Então marcamos outro sábado e levei frios de novo: presunto cru, salame e bondiola — esses dois ela dizia amar. Fui todo arrumado de couro, bem perfumado e excitado pra casa dela. Pra completar, a Débora tinha acabado de tomar banho, cabelo molhado, bem vestida, maquiada e com um perfume forte. Tava com uma vontade de comer ela. Beijo, abraço, ela me levou pra sala de jantar, preparou tudo em bandejas e a gente comeu sanduíches com bastante maionese, como eu pedi — queria ter um bom desempenho. E a Débora fez os sanduichinhos do meu jeito, passando maionese nos dois pães, uma baita parceira. Tudo lindo, a gente conversou, viu vídeos, tomou café e eu fiz minhas perguntas. Entre outras coisas, descobri que ela tinha comprado creme pras mãos e perguntei se usava. Ela disse que sim, e eu perguntei por que não tava usando naquela hora. Ela falou que não tinha pensado nisso. Já todo excitado, sugeri que ela passasse. Débora foi ao banheiro, trouxe o Hind's com aquele cheiro delicioso que me deixa louco e passou nas mãos, enchendo o ambiente com o aroma forte. Pronto. Sem saber, Debbie acendeu a chama da loucura. Agarrei ela, abracei, beijei, mimiei e comecei a fazer carícias pelo corpo dela, algumas certas, outras proibidas. E como a Débora gostou, segui pelos peitos dela e apalpei entre as pernas. Débora gostou, continuei e, entre a janta, o frios, a maionese e o cheirinho de creme dela, explodi de vez. Levantei da cadeira, segurei ela, agarrei e arrastei pro quarto dela, dizendo que queria carinho e beijos na cama dela. Débora não resistiu e eu apalpei ela toda, obriguei ela a tirar tudo e me despi louco pra realizar meu sonho. E quando vi a guria de roupinha, fiquei possesso. Débora soltou o sutiã, cresceu um pauzão em mim e pedi pra ela tirar minha cueca, ela tirou e ficou excitada ao ver meu poronga duro, e depois, excitada, gostosa, toda molhada porque nunca fazia isso, tirou a calcinha e jogou no chão.

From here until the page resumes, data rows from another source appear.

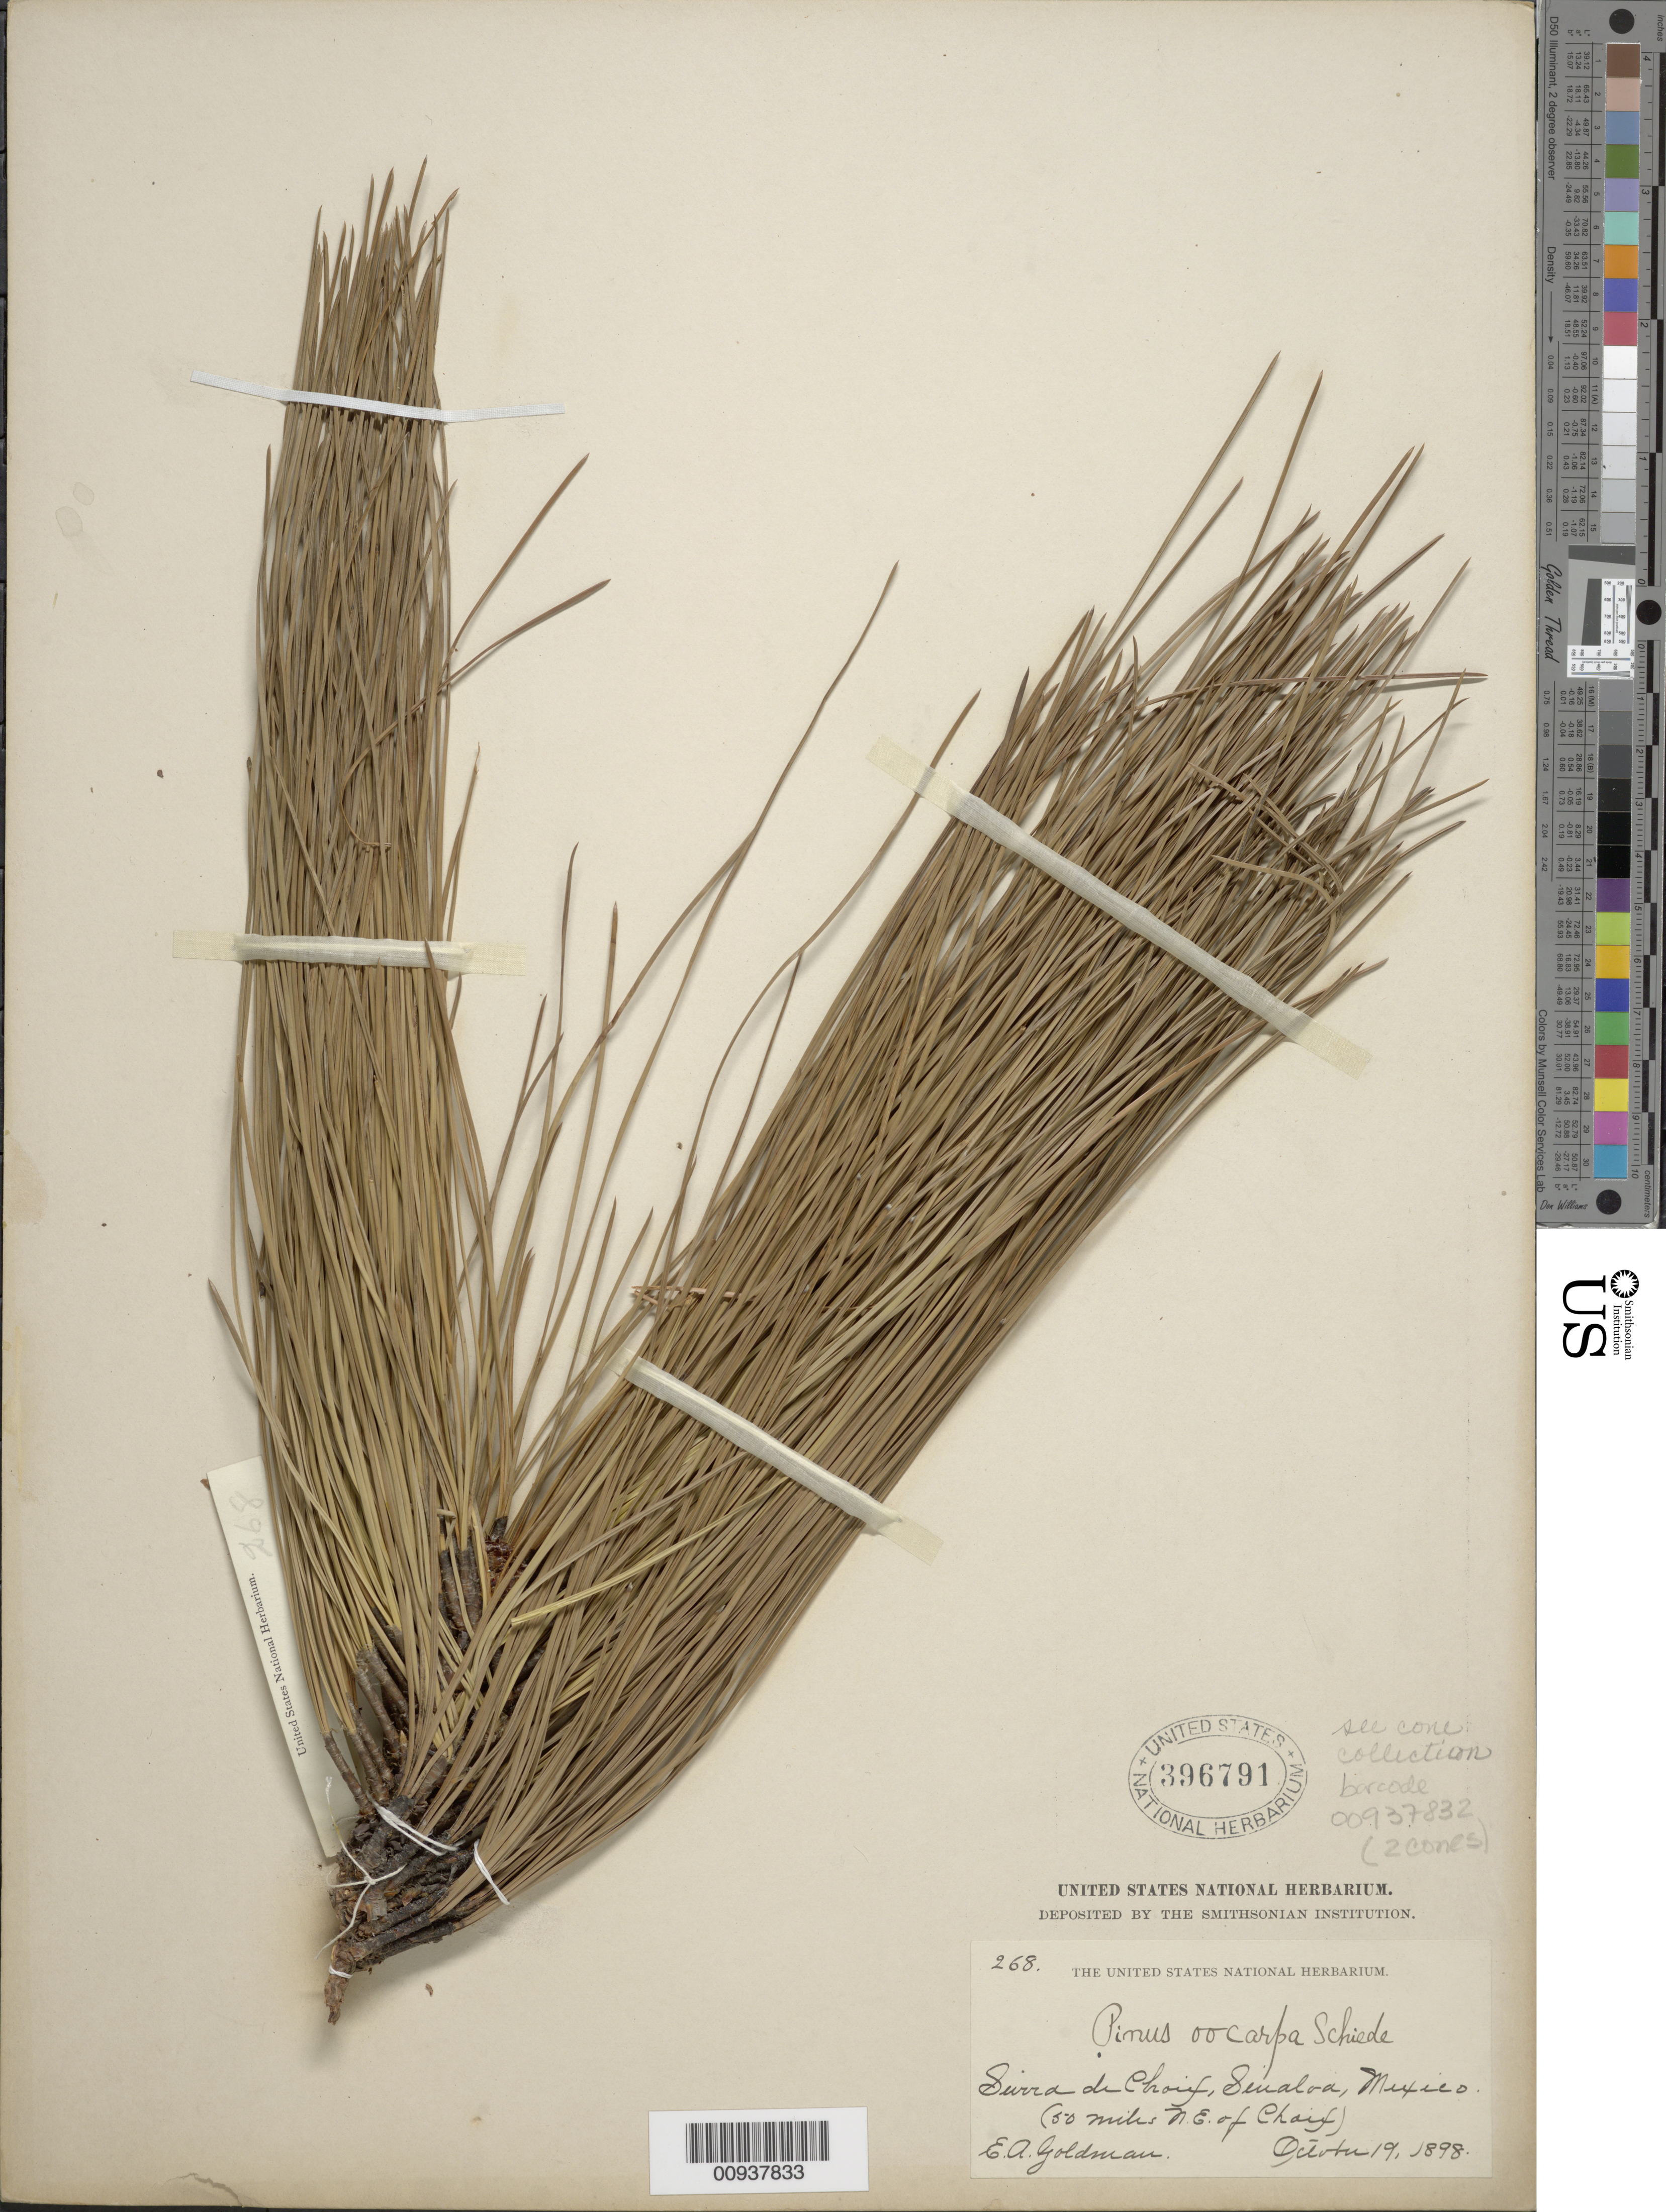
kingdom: Plantae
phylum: Tracheophyta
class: Pinopsida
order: Pinales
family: Pinaceae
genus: Pinus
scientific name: Pinus oocarpa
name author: Schiede ex Schltdl.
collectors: E. A. Goldman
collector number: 268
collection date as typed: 19 Oct 1898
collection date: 1898-10-19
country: Mexico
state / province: Sinaloa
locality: Sierra de Choix (50 miles NE of Choix).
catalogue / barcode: US 396791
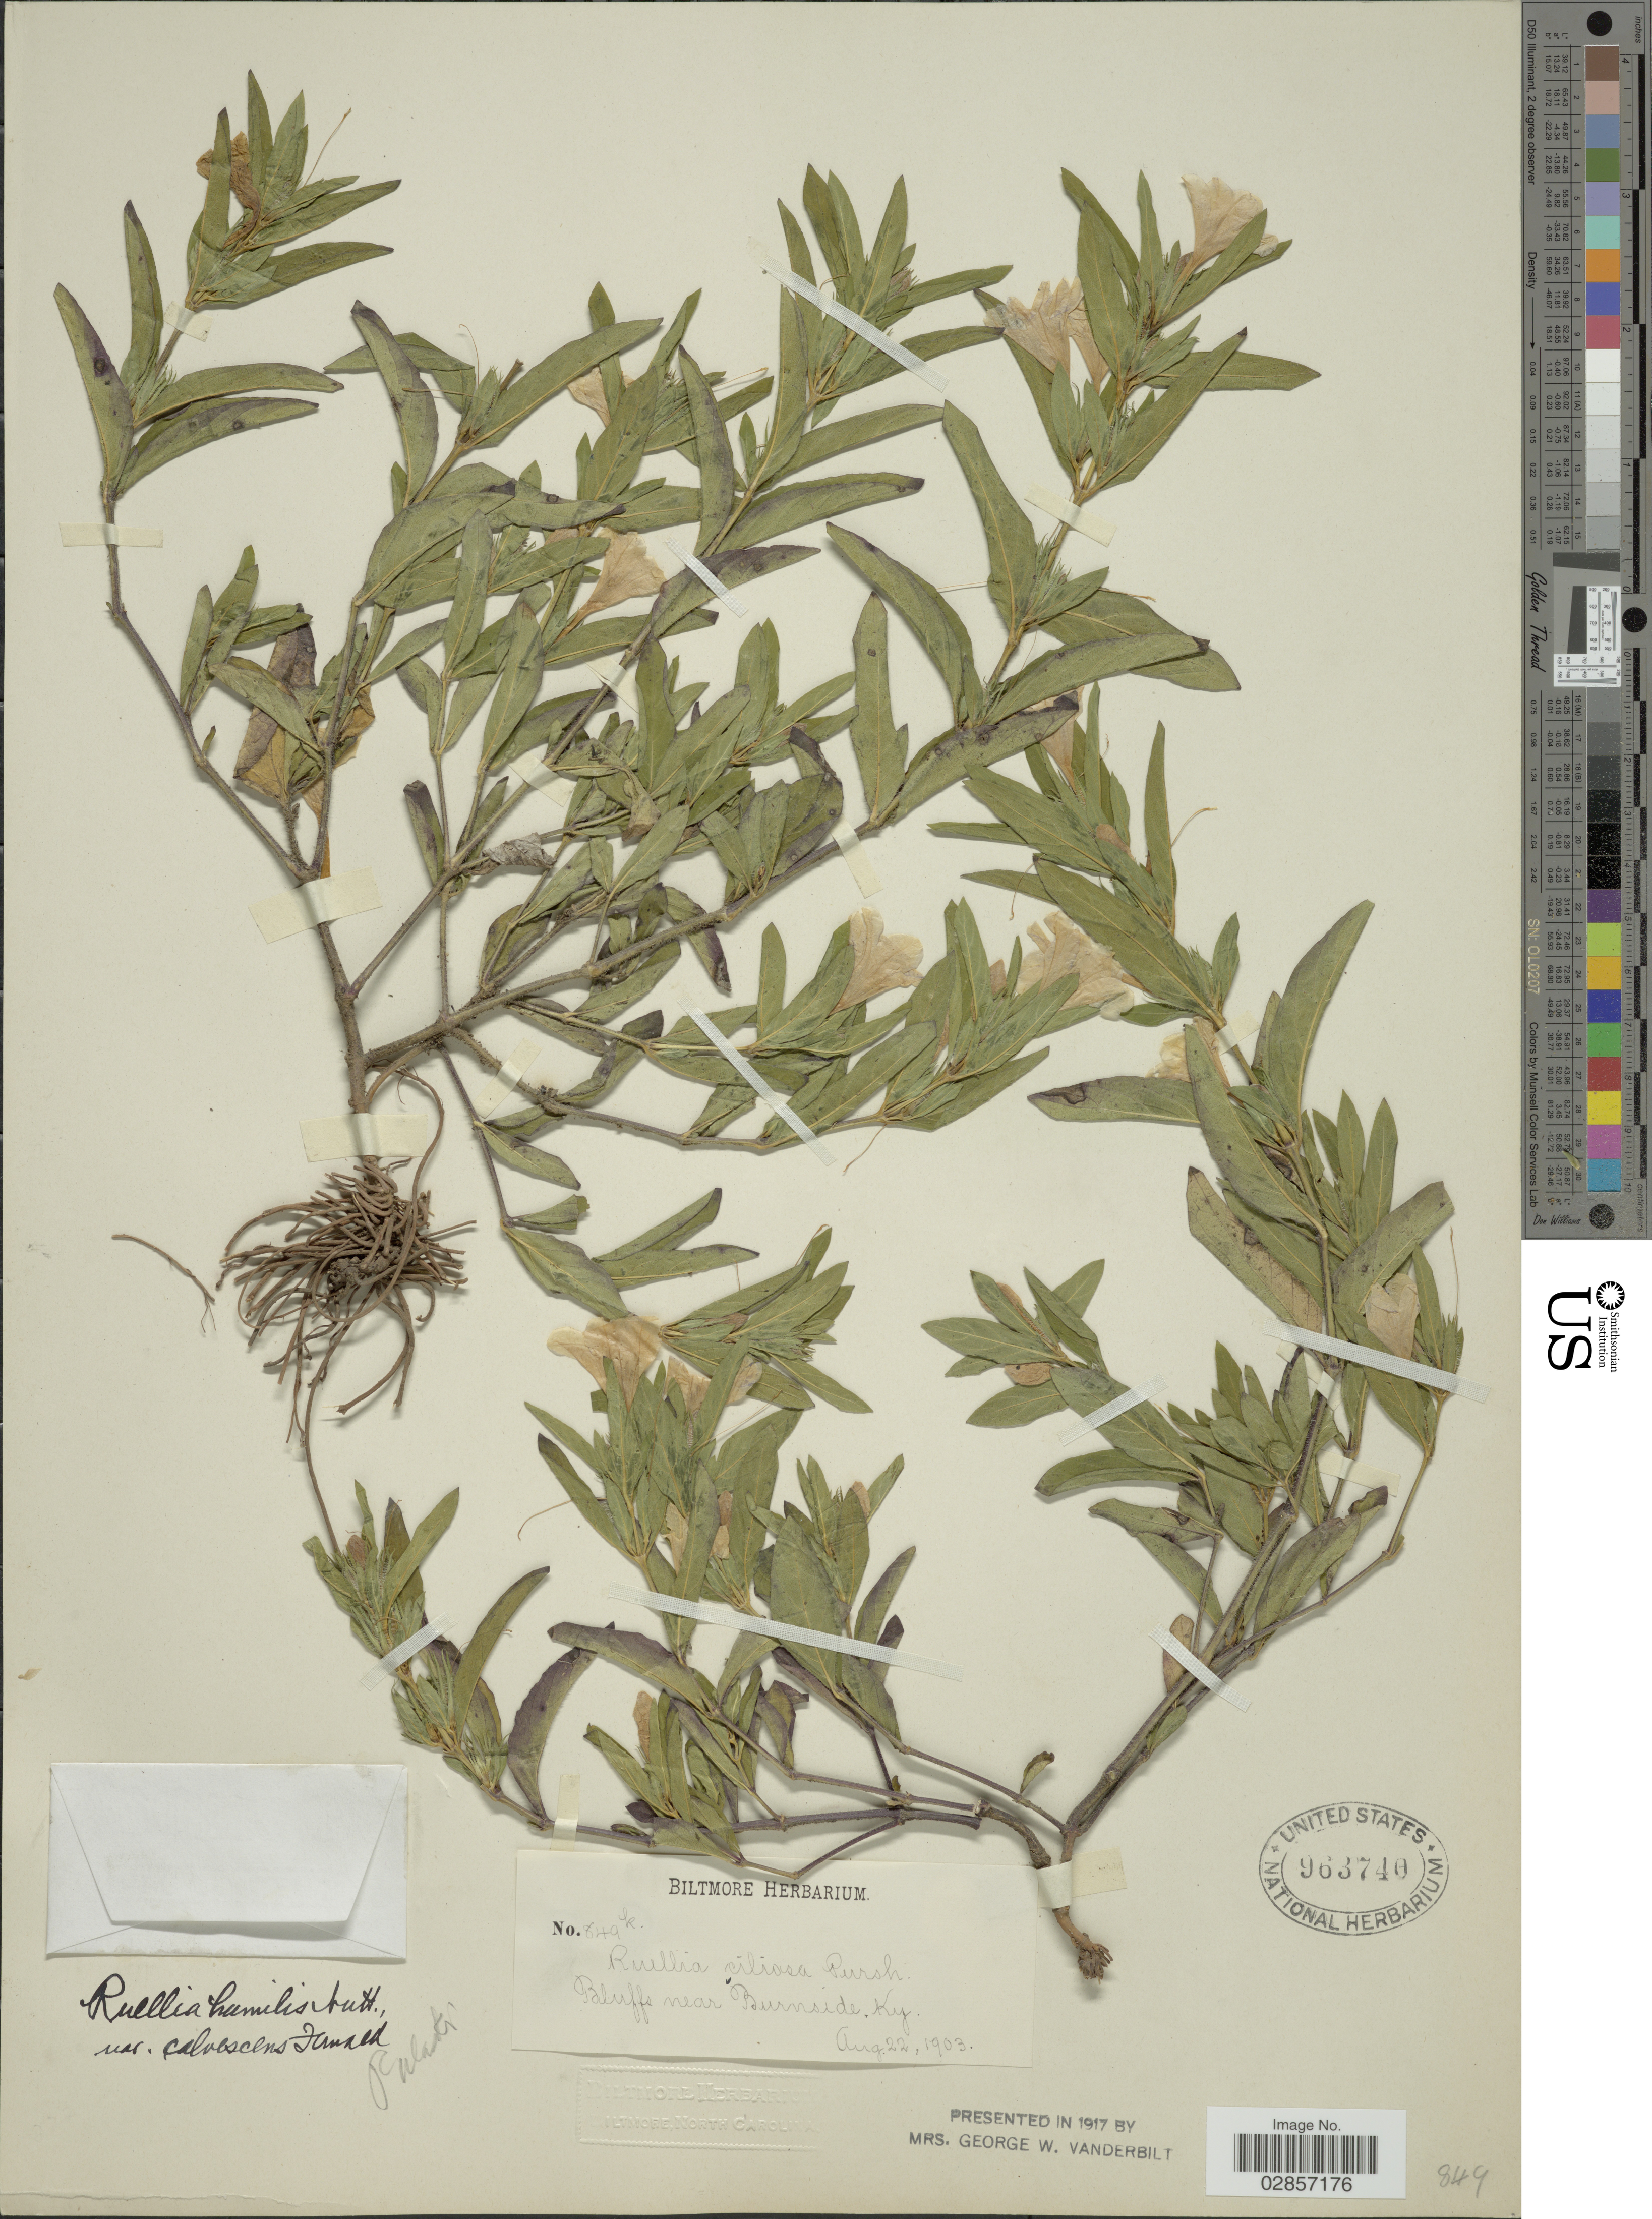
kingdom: Plantae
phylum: Tracheophyta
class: Magnoliopsida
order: Lamiales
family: Acanthaceae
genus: Ruellia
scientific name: Ruellia humilis var. calvescens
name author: Fernald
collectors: ex herb. Biltmore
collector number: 649k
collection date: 1903-08-22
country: United States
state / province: Kentucky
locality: Bluffs near Burnside, Ky.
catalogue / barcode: US 963740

E aí conheci a anatomia da Débora, meu sonho, minha loucura. Com brutalidade, louco pelos frios e pelo creme dela, deitei em cima dela e, mais louco ainda ao ver como ela era gaúcha, mandei ela abrir as pernas, e quando Débora abriu, toda gaúcha, penetrei com fúria com um salchichão de 25 cm até o fundo. E louco, meti forte e sem parar, Débora gemia toda molhada, tava gostando pra caralho, eu voava com o cheirinho de creme dela e assim gozei e jorrei um torrente enorme de esperma grosso e abundante na buceta dela. Ahh, que delícia encher a buceta dela com meu esperma, que se foda se ela engravidasse, por sorte não aconteceu. A única coisa que pensava era como aproveitar e espremer ela do meu jeito. Débora quis ir no banheiro se lavar, não deixei, segurei ela de novo, levei ela contra o guarda-roupa e meti na raba perfeita e torneada dela, que me deixou possesso igual a pele macia dela. Esfreguei pra caralho e gozei esperma a jato na bunda dela. E pra fechar com chave de ouro, com toda a potência dos sanduíches e do creme dela, comi ela de novo em cima da cama com violência. Débora pedia piedade, mas eu apalpava ela e falava de tudo enquanto ia e vinha com meu pau comprido e Gostosão, e ela bufava de prazer, deu pra ver que curtiu. E gozei um monte de porra dentro da buceta da Débora de novo. Aí sim, a putinha doida foi no banheiro, se lavou, trocou a calcinha e, depois de me elogiar pela potência, a gente se beijou e fiquei pra dormir com ela na cama dela. O que a cremosinha, o salame e o tesão não fazem, transar com uma amiga inexperiente igual a Débora. Que, mesmo assim, ficou satisfeita com a experiência. E com meu leite gostoso.